Stochastic growth of quantum fluctuations during slow-roll inflation

TL;DR

This paper analyzes the growth of quantum fluctuations during slow-roll inflation, comparing test fields with inflaton fluctuations, and introduces a stochastic approach using e-folds as the time variable to derive bounds in multi-field models.

Contribution

It provides a detailed comparison of quantum fluctuation growth for various test fields and inflaton, and develops a stochastic formalism with e-folds as time for inflationary models.

Findings

Inflaton fluctuations grow faster than test fields with non-negative mass in most models.

Hybrid inflation can allow test fields to dominate inflaton fluctuations.

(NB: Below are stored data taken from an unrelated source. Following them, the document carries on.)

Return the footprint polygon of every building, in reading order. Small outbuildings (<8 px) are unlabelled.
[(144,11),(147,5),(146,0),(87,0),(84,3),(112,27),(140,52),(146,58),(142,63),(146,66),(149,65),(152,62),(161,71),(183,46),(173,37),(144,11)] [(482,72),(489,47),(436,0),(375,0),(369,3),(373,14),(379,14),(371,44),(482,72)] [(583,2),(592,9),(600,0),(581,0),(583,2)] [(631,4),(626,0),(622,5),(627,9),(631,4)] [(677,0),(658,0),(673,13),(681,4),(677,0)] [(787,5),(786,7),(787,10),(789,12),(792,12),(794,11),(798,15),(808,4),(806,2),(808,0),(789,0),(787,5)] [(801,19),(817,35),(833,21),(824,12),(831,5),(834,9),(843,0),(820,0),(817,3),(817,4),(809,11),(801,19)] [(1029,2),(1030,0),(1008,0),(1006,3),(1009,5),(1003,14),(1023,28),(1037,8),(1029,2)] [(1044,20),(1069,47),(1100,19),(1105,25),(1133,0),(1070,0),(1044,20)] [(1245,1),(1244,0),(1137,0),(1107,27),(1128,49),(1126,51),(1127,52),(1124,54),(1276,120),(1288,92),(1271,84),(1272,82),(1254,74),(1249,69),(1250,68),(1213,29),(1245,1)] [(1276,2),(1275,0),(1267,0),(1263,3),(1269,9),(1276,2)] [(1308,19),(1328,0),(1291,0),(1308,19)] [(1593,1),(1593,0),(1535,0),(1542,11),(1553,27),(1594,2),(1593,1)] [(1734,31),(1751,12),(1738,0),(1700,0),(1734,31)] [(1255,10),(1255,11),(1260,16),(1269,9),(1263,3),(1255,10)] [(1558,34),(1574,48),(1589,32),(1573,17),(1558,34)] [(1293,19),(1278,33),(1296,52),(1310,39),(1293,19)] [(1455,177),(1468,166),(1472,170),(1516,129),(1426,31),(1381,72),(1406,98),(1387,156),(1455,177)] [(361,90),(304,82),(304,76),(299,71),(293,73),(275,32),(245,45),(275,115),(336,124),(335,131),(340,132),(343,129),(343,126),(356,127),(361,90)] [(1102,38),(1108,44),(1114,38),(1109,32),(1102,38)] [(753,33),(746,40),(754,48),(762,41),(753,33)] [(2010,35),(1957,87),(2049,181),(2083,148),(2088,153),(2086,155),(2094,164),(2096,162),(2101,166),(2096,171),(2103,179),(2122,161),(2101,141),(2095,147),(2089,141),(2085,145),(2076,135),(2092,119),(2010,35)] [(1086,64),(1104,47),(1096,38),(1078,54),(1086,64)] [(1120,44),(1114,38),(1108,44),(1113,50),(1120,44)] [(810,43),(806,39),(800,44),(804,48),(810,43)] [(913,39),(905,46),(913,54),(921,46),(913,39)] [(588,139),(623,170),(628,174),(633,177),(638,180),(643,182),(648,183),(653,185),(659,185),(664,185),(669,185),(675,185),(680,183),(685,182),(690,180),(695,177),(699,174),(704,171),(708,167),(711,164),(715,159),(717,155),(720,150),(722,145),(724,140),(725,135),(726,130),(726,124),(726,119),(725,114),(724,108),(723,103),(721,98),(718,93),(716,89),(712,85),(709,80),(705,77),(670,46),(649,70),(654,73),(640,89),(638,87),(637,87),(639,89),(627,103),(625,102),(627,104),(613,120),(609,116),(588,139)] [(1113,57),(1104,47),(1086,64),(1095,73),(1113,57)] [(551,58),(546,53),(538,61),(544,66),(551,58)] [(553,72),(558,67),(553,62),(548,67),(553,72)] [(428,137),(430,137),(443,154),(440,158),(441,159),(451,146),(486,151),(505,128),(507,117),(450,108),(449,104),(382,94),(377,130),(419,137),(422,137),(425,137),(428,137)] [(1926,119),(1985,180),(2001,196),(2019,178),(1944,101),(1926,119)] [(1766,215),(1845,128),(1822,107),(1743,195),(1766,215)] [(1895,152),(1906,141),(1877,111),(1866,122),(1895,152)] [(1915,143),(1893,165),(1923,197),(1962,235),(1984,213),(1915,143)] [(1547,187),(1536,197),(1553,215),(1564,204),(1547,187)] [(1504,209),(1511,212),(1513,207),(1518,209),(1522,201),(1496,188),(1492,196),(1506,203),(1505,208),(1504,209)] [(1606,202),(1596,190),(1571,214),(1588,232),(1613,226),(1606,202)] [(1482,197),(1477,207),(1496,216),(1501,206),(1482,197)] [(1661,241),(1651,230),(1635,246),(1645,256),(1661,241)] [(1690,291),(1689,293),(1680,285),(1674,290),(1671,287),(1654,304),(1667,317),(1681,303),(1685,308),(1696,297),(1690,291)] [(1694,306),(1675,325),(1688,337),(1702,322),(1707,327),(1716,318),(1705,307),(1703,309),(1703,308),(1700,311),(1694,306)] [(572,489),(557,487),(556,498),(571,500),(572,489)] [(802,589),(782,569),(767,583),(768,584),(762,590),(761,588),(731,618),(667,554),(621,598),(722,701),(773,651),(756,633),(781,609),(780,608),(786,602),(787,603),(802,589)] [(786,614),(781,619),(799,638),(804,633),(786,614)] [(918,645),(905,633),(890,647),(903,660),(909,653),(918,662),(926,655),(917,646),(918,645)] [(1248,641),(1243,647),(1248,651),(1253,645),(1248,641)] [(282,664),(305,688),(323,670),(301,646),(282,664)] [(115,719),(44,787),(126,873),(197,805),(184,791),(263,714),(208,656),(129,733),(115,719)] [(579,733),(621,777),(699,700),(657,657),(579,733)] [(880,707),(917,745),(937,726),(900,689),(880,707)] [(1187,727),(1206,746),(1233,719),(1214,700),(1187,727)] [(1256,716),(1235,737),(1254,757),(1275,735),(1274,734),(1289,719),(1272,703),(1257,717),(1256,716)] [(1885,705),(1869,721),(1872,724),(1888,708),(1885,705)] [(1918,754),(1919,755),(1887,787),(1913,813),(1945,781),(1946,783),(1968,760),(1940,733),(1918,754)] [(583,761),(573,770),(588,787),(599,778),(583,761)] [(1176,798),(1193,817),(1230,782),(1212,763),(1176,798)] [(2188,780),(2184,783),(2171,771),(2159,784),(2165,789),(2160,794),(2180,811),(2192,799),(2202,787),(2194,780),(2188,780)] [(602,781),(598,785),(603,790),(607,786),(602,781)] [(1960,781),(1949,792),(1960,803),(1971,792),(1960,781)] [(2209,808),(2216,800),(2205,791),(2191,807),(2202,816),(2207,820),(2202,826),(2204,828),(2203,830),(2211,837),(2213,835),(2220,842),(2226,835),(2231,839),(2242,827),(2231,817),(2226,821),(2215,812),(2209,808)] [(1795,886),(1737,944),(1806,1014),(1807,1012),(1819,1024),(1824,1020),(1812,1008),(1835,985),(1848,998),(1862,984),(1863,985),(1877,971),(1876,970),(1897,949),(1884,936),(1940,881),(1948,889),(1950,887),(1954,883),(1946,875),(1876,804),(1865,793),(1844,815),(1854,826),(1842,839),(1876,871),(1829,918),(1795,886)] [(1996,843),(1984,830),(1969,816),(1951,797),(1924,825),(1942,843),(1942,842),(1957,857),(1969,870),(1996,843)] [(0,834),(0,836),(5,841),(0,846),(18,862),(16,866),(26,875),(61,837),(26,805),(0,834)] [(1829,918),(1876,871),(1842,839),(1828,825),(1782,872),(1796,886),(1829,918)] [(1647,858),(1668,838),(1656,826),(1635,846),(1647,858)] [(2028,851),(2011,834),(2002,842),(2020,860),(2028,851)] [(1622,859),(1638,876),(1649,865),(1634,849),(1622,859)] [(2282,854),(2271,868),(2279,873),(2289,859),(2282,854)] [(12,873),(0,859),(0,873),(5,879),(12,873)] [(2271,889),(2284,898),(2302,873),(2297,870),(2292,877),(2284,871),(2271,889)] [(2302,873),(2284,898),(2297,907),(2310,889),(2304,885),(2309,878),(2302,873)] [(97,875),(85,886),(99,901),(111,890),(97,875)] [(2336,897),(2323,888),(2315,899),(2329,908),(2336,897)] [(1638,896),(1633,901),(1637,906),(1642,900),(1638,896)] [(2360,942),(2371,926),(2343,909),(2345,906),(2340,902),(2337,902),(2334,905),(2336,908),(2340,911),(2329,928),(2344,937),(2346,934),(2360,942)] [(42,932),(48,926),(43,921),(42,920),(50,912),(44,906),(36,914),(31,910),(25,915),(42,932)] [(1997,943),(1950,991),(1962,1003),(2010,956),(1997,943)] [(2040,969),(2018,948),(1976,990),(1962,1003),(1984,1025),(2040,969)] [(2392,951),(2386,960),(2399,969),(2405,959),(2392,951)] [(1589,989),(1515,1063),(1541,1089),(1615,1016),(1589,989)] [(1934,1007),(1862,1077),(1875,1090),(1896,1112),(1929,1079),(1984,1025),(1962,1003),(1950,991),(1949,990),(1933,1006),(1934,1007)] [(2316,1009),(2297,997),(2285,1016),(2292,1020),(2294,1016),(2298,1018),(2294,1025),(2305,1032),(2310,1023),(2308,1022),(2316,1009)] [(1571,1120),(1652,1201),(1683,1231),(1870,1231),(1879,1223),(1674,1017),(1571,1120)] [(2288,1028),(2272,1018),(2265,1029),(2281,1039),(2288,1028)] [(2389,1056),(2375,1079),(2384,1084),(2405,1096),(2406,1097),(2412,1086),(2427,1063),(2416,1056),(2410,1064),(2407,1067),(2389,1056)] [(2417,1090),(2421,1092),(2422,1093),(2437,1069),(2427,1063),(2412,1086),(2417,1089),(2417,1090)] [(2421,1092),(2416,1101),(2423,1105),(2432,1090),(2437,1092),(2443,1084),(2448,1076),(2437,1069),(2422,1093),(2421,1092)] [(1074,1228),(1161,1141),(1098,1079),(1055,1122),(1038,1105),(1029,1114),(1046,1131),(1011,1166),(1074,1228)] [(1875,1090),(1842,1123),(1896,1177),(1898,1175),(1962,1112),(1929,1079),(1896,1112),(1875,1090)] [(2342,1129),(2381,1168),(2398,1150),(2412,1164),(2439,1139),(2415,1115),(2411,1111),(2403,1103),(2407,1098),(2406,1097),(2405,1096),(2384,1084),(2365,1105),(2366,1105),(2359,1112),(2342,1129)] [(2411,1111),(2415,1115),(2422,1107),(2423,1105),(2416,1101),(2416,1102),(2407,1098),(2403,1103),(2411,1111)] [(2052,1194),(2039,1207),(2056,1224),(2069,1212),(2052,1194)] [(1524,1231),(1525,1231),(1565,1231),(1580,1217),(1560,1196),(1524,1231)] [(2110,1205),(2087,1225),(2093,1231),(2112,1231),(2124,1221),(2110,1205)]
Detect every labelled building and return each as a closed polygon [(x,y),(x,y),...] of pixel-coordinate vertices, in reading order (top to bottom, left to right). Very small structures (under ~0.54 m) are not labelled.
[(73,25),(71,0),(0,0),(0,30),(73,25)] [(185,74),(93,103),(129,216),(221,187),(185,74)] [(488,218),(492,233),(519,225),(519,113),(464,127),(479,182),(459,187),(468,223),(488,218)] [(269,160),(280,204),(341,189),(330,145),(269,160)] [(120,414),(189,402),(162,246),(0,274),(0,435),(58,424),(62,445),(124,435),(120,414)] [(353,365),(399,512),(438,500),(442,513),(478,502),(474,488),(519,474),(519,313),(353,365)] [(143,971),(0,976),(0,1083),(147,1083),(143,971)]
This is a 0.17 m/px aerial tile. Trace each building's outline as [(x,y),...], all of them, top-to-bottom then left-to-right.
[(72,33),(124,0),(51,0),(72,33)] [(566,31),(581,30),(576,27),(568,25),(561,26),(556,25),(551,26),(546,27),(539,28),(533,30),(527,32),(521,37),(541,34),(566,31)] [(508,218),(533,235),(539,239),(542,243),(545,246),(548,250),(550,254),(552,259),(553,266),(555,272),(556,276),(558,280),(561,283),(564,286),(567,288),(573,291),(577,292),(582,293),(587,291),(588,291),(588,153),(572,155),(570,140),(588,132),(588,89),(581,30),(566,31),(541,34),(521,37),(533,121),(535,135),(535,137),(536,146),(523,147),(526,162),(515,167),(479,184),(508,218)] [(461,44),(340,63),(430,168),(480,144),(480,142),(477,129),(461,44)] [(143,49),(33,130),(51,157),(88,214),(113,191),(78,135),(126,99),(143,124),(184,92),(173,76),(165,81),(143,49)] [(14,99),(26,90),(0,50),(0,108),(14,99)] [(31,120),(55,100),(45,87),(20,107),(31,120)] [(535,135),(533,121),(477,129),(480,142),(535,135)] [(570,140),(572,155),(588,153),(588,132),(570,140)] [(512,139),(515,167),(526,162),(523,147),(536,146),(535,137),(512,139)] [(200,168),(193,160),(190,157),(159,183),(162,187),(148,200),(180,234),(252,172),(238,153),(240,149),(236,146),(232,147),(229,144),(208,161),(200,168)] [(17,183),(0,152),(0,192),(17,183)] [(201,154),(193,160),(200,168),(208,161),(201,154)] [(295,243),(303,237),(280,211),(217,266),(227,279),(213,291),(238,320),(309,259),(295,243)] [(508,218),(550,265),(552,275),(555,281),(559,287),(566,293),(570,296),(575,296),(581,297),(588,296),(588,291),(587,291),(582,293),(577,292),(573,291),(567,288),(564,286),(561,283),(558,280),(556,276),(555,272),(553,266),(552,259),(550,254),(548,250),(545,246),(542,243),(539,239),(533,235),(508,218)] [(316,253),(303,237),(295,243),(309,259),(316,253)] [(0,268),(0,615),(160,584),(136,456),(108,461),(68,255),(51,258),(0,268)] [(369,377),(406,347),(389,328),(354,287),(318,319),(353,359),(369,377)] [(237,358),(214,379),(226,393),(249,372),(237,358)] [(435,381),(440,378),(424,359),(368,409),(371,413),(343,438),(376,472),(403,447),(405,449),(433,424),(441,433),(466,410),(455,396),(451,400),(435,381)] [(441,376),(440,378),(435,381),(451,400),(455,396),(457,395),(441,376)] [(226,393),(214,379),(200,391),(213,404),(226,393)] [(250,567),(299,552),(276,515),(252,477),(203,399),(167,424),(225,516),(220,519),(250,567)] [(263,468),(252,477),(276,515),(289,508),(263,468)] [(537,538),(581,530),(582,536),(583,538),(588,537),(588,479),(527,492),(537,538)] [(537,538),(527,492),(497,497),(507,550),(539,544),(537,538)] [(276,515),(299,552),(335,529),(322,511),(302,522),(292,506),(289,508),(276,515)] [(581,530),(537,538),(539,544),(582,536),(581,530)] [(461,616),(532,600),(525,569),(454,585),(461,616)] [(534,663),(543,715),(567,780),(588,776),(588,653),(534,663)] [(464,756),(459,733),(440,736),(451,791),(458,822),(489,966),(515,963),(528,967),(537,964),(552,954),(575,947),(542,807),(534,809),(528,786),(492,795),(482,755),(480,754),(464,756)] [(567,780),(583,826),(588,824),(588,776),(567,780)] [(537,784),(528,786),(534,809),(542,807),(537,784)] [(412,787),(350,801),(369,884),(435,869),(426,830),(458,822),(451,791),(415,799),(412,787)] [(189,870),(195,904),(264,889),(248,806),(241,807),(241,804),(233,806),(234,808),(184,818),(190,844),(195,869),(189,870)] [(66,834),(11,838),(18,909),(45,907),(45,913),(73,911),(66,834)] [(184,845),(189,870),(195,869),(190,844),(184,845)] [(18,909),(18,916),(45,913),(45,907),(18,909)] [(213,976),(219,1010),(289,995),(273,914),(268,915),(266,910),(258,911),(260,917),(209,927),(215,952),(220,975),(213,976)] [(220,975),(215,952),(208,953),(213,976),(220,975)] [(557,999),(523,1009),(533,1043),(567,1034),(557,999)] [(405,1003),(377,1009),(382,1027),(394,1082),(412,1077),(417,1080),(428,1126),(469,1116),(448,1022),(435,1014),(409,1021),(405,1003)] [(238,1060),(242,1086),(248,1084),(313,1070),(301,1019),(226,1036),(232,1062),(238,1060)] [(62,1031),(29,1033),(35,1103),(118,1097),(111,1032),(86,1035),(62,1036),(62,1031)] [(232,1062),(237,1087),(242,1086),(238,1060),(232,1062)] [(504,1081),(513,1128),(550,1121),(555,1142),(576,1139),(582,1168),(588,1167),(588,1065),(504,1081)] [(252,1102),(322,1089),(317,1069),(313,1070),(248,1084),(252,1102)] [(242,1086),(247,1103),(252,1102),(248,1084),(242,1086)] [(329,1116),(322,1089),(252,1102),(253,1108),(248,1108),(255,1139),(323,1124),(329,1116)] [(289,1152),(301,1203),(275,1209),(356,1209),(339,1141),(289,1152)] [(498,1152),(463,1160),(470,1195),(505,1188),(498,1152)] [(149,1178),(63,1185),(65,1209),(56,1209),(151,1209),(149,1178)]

The stochastic formalism with e-folds as time yields bounds in two-field inflation models.

Abstract

We compute the growth of the mean square of quantum fluctuations of test fields with small effective mass during a slowly changing, nearly de Sitter stage which took place in different inflationary models. We consider a minimally coupled scalar with a small mass, a modulus with an effective mass $ \propto H^2$ (with $H$ as the Hubble parameter) and a massless non-minimally coupled scalar in the test field approximation and compare the growth of their relative mean square with the one of gauge-invariant inflaton fluctuations. We find that in most of the single field inflationary models the mean square gauge invariant inflaton fluctuation grows {\em faster} than any test field with a non-negative effective mass. Hybrid inflationary models can be an exception: the mean square of a test field can dominate over the gauge invariant inflaton fluctuation one on suitably choosing parameters. We also compute the stochastic growth of quantum fluctuation of a second field, relaxing the assumption of its zero homogeneous value, in a generic inflationary model; as a main result, we obtain that the equation of motion of a gauge invariant variable associated, order by order, with a generic quantum scalar fluctuation during inflation can be obtained only if we use the number of e-folds as the time variable in the corresponding Langevin and Fokker-Planck equations for the stochastic approach. We employ this approach to derive some bounds in the case of a model with two massive fields.